Pourtant, selon Roberto Saviano, dans son pays natal, quand quelqu'un meurt au front, « tout le quartier s'habille en noir. Enfant, j'attendais les baptêmes et Noël pour ne pas voir les femmes de ma maison habillées comme ça. Lors des baptêmes, les vêtements devaient être colorés et à Noël, la couleur rouge était obligatoire. Mais ma tante était gênée et, comme elle était tellement habituée au noir, elle continuait à s'habiller comme d'habitude, elle ne se reconnaissait pas dans les couleurs » (p. 33).

Toujours chez Maria, qui a 17 ans et déjà veuve, tout le monde s'habille en noir. Enzo est parti en mission de paix. Lorsque vous vous lancez dans une mission de cette nature, vous gagnez le triple, parfois le quadruple (p. 46). Maria porte l'étiquette d'identification d'Enzo autour de son cou (p. 48). « Pas de croix, pas de saint, pas de symbole béni, pas de chapelet. Juste la plaque d'identification d'Enzo. Déformé par le feu, par la chaleur » (p. 49).

Et souvenez-vous de la scène lors des funérailles. «Tous les amis du gymnase avaient les mains bandées, tous assis sur les premiers bancs de l'église. Au moment de la communion, ils ne faisaient pas la queue devant le prêtre. Seules les femmes âgées du quartier faisaient la queue, tandis que tous les jeunes hommes, soldats et civils, anciens combattants et camarades d'armes, tenaient leurs pancartes d'identification. Ils soulevèrent la corde qui pendait autour de leur cou et, au moment précis où le prêtre offrait l'hostie aux femmes, ils placèrent l'hostie métallique dans leur bouche. J'ai regardé autour de moi. Tout le monde a fait de même. J'ai pris ma plaque et je l'ai pressée, également entre mes dents. Je le porte aussi, et j'ai l'impression que je l'ai depuis ma naissance. C'est une plaque militaire, gravée de mon nom, prénom, date et lieu de naissance, groupe sanguin et une phrase latine de Terence. Assez pour être reconnu, assez pour synthétiser qui je suis : pour me porter sous forme écrite autour de mon cou. Tout le monde ou presque tout le monde que je connais porte la plaque, la biographie en métal accrochée. Cela semble être un symbole du style des jeunes de la périphérie, une provocation, une déclaration de l’état permanent de conflit métropolitain » (p. 49-50).

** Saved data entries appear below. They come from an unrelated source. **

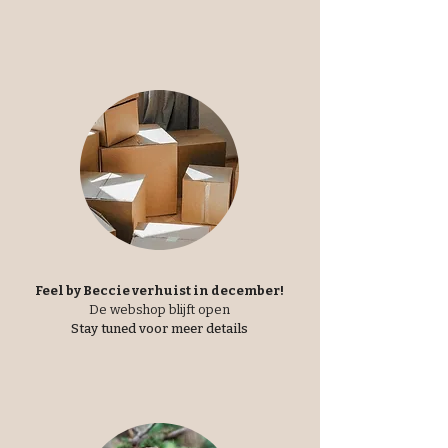
Feel by Beccie verhuist in december!
De webshop blijft open
Stay tuned voor meer details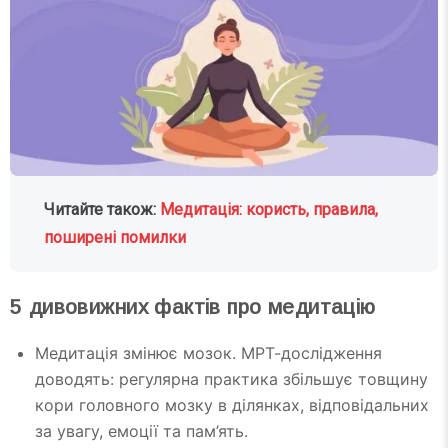
Читайте також:
Медитація: користь, правила,
поширені помилки
5 дивовижних фактів про медитацію
Медитація змінює мозок. МРТ-дослідження
доводять: регулярна практика збільшує товщину
кори головного мозку в ділянках, відповідальних
за увагу, емоції та пам’ять.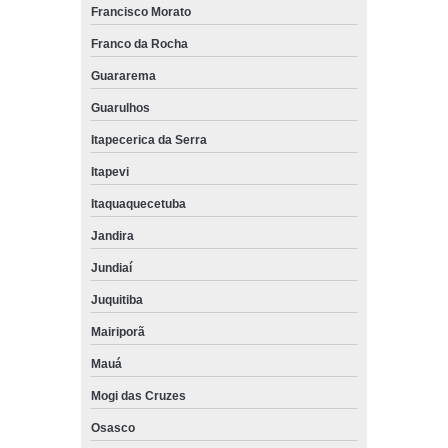
Francisco Morato
Franco da Rocha
Guararema
Guarulhos
Itapecerica da Serra
Itapevi
Itaquaquecetuba
Jandira
Jundiaí
Juquitiba
Mairiporã
Mauá
Mogi das Cruzes
Osasco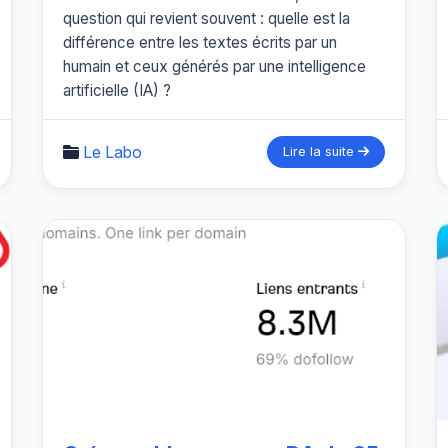
question qui revient souvent : quelle est la
différence entre les textes écrits par un
humain et ceux générés par une intelligence
artificielle (IA) ?
Le Labo
Lire la suite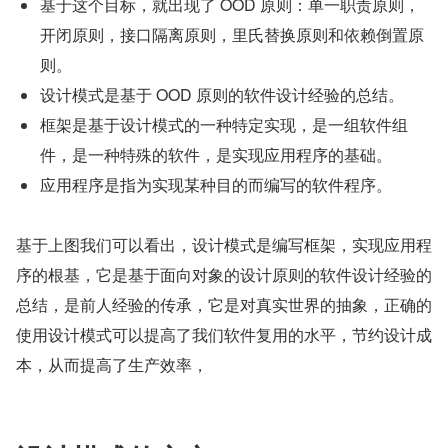
基于这个目标，就出现了 OOD 原则：单一职责原则，
开闭原则，接口隔离原则，里氏替换原则和依赖倒置原
则。
设计模式是基于 OOD 原则的软件设计经验的总结。
框架是基于设计模式的一种特定实现，是一组软件组
件，是一种特殊的软件，是实现应用程序的基础。
应用程序是指为实现某种目的而编写的软件程序。
基于上图我们可以看出，设计模式是编写框架，实现应用程
序的根基，它是基于面向对象的设计原则的软件设计经验的
总结，是前人经验的传承，它是对真实世界的抽象，正确的
使用设计模式可以提高了我们软件复用的水平，节约设计成
本，从而提高了生产效率，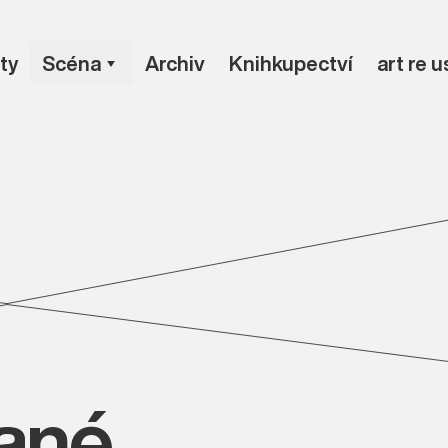
ty
Scéna
Archiv
Knihkupectví
art re 
vané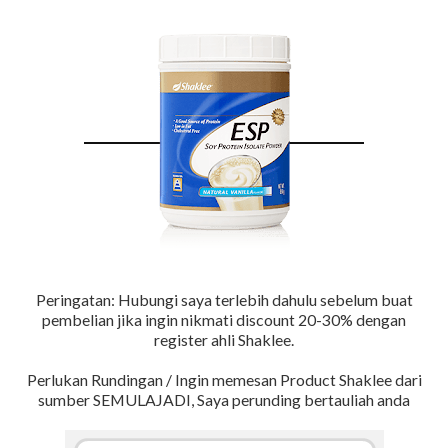
Peringatan: Hubungi saya terlebih dahulu sebelum buat
pembelian jika ingin nikmati discount 20-30% dengan
register ahli Shaklee.
Perlukan Rundingan / Ingin memesan Product Shaklee dari
sumber SEMULAJADI, Saya perunding bertauliah anda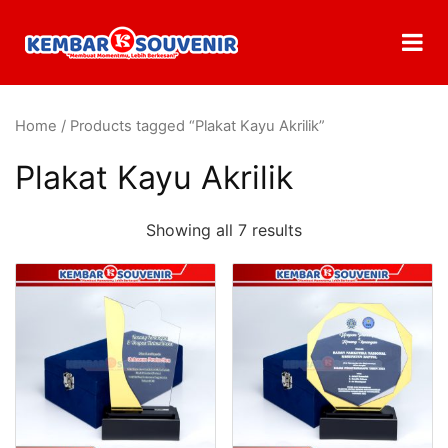
Home
/ Products tagged “Plakat Kayu Akrilik”
Plakat Kayu Akrilik
Showing all 7 results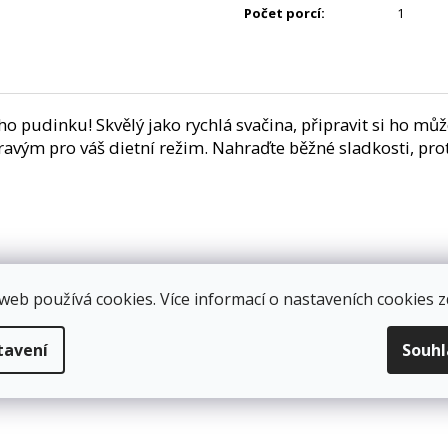
Počet porcí
:
1
ho pudinku! Skvělý jako rychlá svačina, připravit si ho m
m pravým pro váš dietní režim. Nahraďte běžné sladkosti,
web používá cookies. Více informací o nastaveních cookies
z
tavení
Souh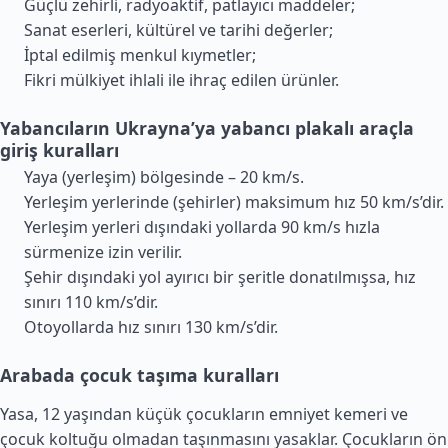
Güçlü zehirli, radyoaktif, patlayıcı maddeler;
Sanat eserleri, kültürel ve tarihi değerler;
İptal edilmiş menkul kıymetler;
Fikri mülkiyet ihlali ile ihraç edilen ürünler.
Yabancıların Ukrayna’ya yabancı plakalı araçla
giriş kuralları
Yaya (yerleşim) bölgesinde – 20 km/s.
Yerleşim yerlerinde (şehirler) maksimum hız 50 km/s’dir.
Yerleşim yerleri dışındaki yollarda 90 km/s hızla
sürmenize izin verilir.
Şehir dışındaki yol ayırıcı bir şeritle donatılmışsa, hız
sınırı 110 km/s’dir.
Otoyollarda hız sınırı 130 km/s’dir.
Arabada çocuk taşıma kuralları
Yasa, 12 yaşından küçük çocukların emniyet kemeri ve
çocuk koltuğu olmadan taşınmasını yasaklar. Çocukların ön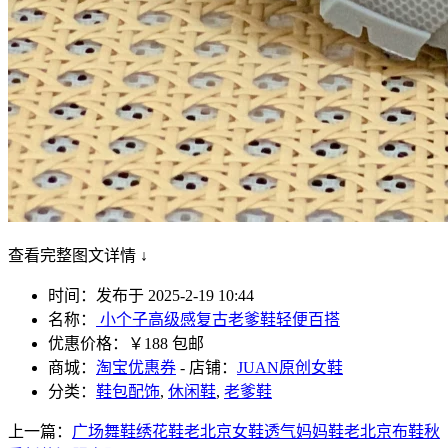
查看完整图文详情 ↓
时间：发布于 2025-2-19 10:44
名称：
小个子高级感复古老爹鞋轻便百搭
优惠价格：
￥188 包邮
商城：
淘宝优惠券
- 店铺：
JUAN原创女鞋
分类：
鞋包配饰
,
休闲鞋
,
老爹鞋
上一篇：
广场舞鞋绣花鞋老北京女鞋透气妈妈鞋老北京布鞋秋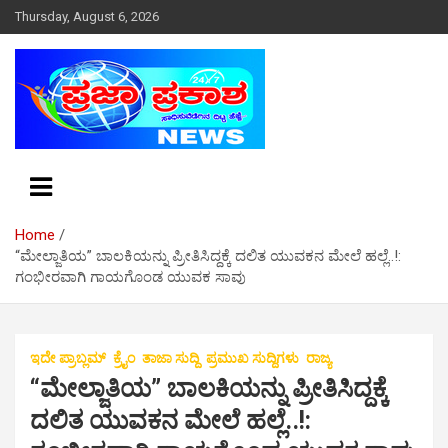
S
Thursday, August 6, 2026
k
i
p
t
o
c
o
n
t
e
Home
n
“ಮೇಲ್ಜಾತಿಯ” ಬಾಲಕಿಯನ್ನು ಪ್ರೀತಿಸಿದ್ದಕ್ಕೆ ದಲಿತ ಯುವಕನ ಮೇಲೆ ಹಲ್ಲೆ..!:
t
ಗಂಭೀರವಾಗಿ ಗಾಯಗೊಂಡ ಯುವಕ ಸಾವು
ಇದೇ ಪ್ರಾಬ್ಲಮ್
ಕ್ರೈಂ
ತಾಜಾ ಸುದ್ದಿ
ಪ್ರಮುಖ ಸುದ್ದಿಗಳು
ರಾಜ್ಯ
“ಮೇಲ್ಜಾತಿಯ” ಬಾಲಕಿಯನ್ನು ಪ್ರೀತಿಸಿದ್ದಕ್ಕೆ
ದಲಿತ ಯುವಕನ ಮೇಲೆ ಹಲ್ಲೆ..!: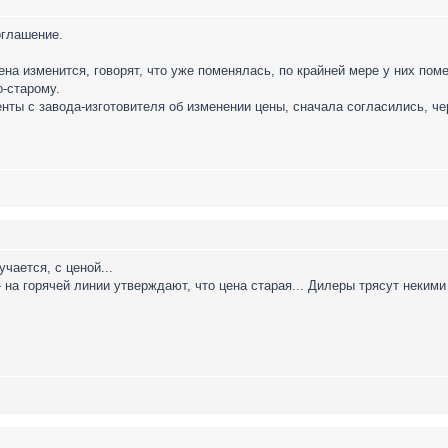
оглашение.
ена изменится, говорят, что уже поменялась, по крайней мере у них пом
о-старому.
нты с завода-изготовителя об изменении цены, сначала согласились, чере
чается, с ценой...
- на горячей линии утверждают, что цена старая... Дилеры трясут неким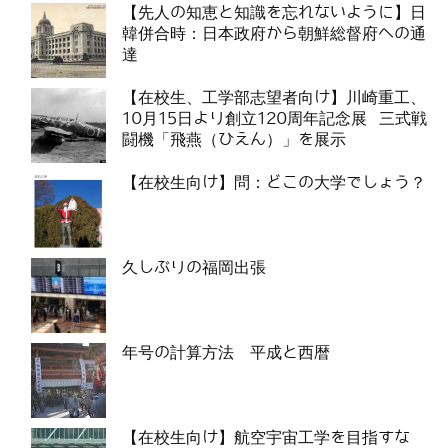
【先人の知恵と知識を忘れないように】日
韓併合時：日本政府から朝鮮総督府への通
達
【在校生、工学部志望者向け】川崎重工、
10月15日より創立120周年記念展 三式戦
闘機「飛燕（ひえん）」を展示
【在校生向け】問：どこの大学でしょう？
久しぶりの福岡出張
年号の計算方法 平成と西暦
【在校生向け】航空宇宙工学を目指すな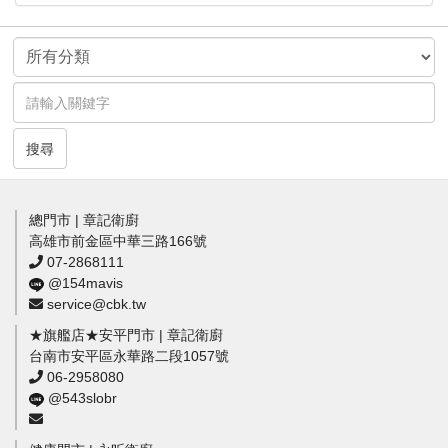
搜尋
總門市 | 章記衛廚
高雄市前金區中華三路166號
07-2868111
@154mavis
service@cbk.tw
★旗艦店★安平門市 | 章記衛廚
台南市安平區永華路二段1057號
06-2958080
@543slobr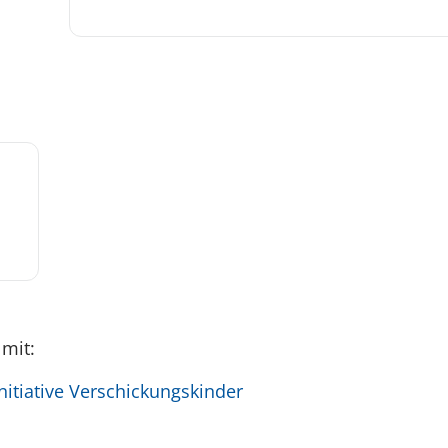
 mit:
itiative Verschickungskinder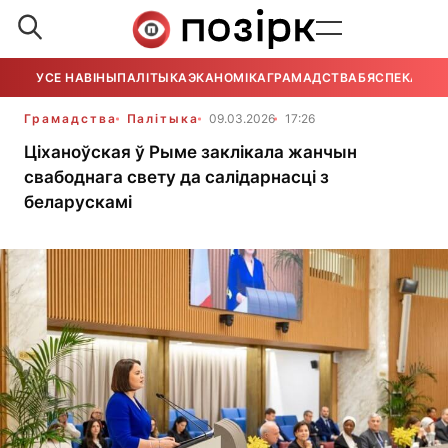
УСЕ НАВІНЫ
ПАЛІТЫКА
ЭКАНОМІКА
ГРАМАДСТВА
БЯСПЕКА
УСЕ
Грамадства
Палітыка
09.03.2026
17:26
Ціханоўская ў Рыме заклікала жанчын
свабоднага свету да салідарнасці з
беларускамі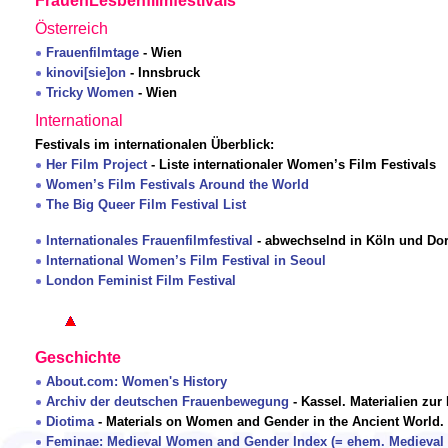
FrauenLesbenfilmfestivals
Österreich
Frauenfilmtage
- Wien
kinovi[sie]on
- Innsbruck
Tricky Women
- Wien
International
Festivals im internationalen Überblick:
Her Film Project
- Liste internationaler Women’s Film Festivals
Women’s Film Festivals Around the World
The Big Queer Film Festival List
Internationales Frauenfilmfestival
- abwechselnd in Köln und Do
International Women’s Film Festival in Seoul
London Feminist Film Festival
Geschichte
About.com: Women's History
Archiv der deutschen Frauenbewegung
- Kassel. Materialien zu
Diotima
- Materials on Women and Gender in the Ancient World. 
Feminae: Medieval Women and Gender Index (= ehem. Medieval 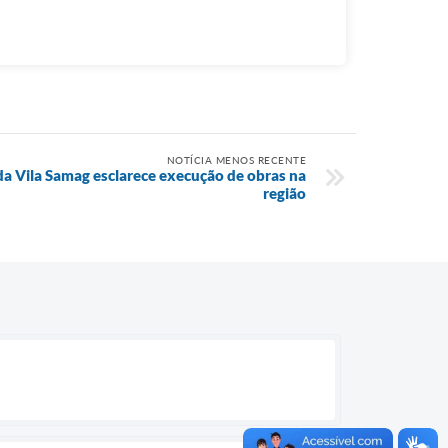
NOTÍCIA MENOS RECENTE
 Vila Samag esclarece execução de obras na
região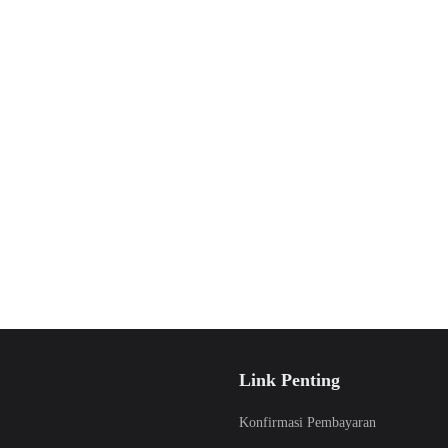
Link Penting
Konfirmasi Pembayaran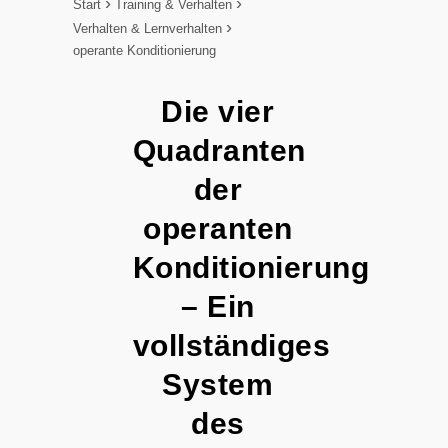
Start
Training & Verhalten
Verhalten & Lernverhalten
operante Konditionierung
Die vier
Quadranten
der
operanten
Konditionierung
– Ein
vollständiges
System
des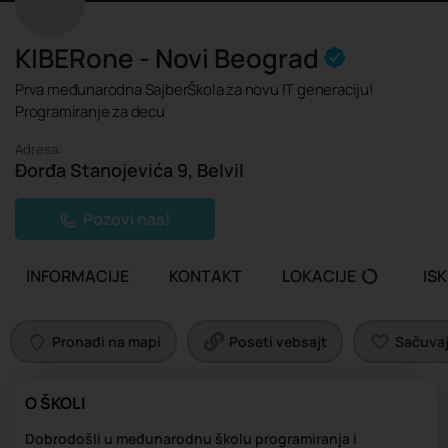
KIBERone - Novi Beograd
Prva međunarodna SajberŠkola za novu IT generaciju!
Programiranje za decu
Adresa:
Đorđa Stanojevića 9, Belvil
Pozovi nas!
INFORMACIJE
KONTAKT
LOKACIJE
IS
Pronađi na mapi
Poseti vebsajt
Sačuvaj 
O ŠKOLI
Dobrodošli u međunarodnu školu programiranja i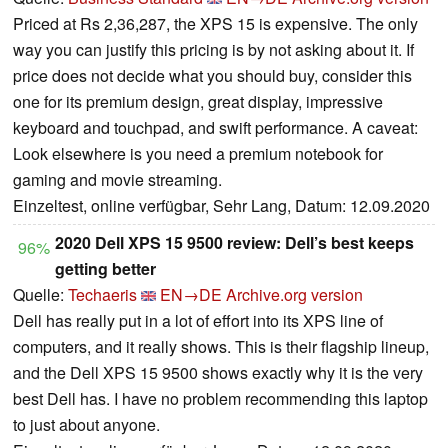
Priced at Rs 2,36,287, the XPS 15 is expensive. The only
way you can justify this pricing is by not asking about it. If
price does not decide what you should buy, consider this
one for its premium design, great display, impressive
keyboard and touchpad, and swift performance. A caveat:
Look elsewhere is you need a premium notebook for
gaming and movie streaming.
Einzeltest, online verfügbar, Sehr Lang, Datum: 12.09.2020
2020 Dell XPS 15 9500 review: Dell’s best keeps
96%
getting better
Quelle:
Techaeris
EN→DE
Archive.org version
Dell has really put in a lot of effort into its XPS line of
computers, and it really shows. This is their flagship lineup,
and the Dell XPS 15 9500 shows exactly why it is the very
best Dell has. I have no problem recommending this laptop
to just about anyone.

Commentant cette petite plaque métallique, il dit que c'est « un objet grossier et inconfortable. En hiver, ce joint métallique provoque des frissons lorsqu'il entre en contact avec la peau lors d'un câlin. L'été, il colle à la poitrine avec la sueur, et quand on fait l'amour, il pend du nez de la fille ou finit dans sa bouche. Tous mes amis, sans exception, m'ont montré la plaque qui avait été mordue, selon eux, par leurs femmes : je plissais les yeux et ne voyais rien d'autre que des rayures microscopiques. Dans leur imagination, chaque griffure est une canine femelle différente » (p. 52-53).

Enzo avait 21 ans lorsqu'il s'embarqua pour l'Afghanistan « avec l'intention de payer son mariage et de payer une maison » (p. 54). Elle a vu son fiancé s'enrôler et partir à la guerre sans formation militaire, sans savoir tirer ni se défendre. « Une épouse veuve. Une pure petite mariée. Dix-sept ans. Le sentiment est celui d’être devant quelque chose de sacré. Une sorte d’image archétypale qui évoque une vestale tragique d’autrefois. Les filles devenues veuves par des garçons soldats » (p. 55).

Maria a déclaré à propos de la mort de son fiancé et de la situation à laquelle elle était confrontée : « Je sais, en regardant les photos qu'il m'a envoyées de Kaboul, qu'il aimait les marchés, je sais qu'il m'a dit que les gens là-bas semblaient tout sauf agressifs. Il a écrit qu'un jour il m'emmènerait en Afghanistan et qu'à Kaboul plus personne ne pouvait supporter la guerre, qu'ils voulaient rester en paix » (p. 61). 

« Et l'amour est le contraire de la mort », chantait Sergio Bruni dans « Carmela », « …une des plus belles chansons jamais composées. Paroles du vieux chanteur de Villaricca. qui a annulé des centaines de vers de poètes lauréats. Maria en est sûre : garder Enzo, l'arracher à la mort, ne sera possible que tant qu'elle continuera à l'aimer » (p. 62).

*Afranio Catani Il est professeur à la retraite à la Faculté d'éducation de l'USP et est actuellement professeur principal dans la même institution. Professeur invité à la Faculté d'éducation de l'UERJ (campus Duque de Caxias).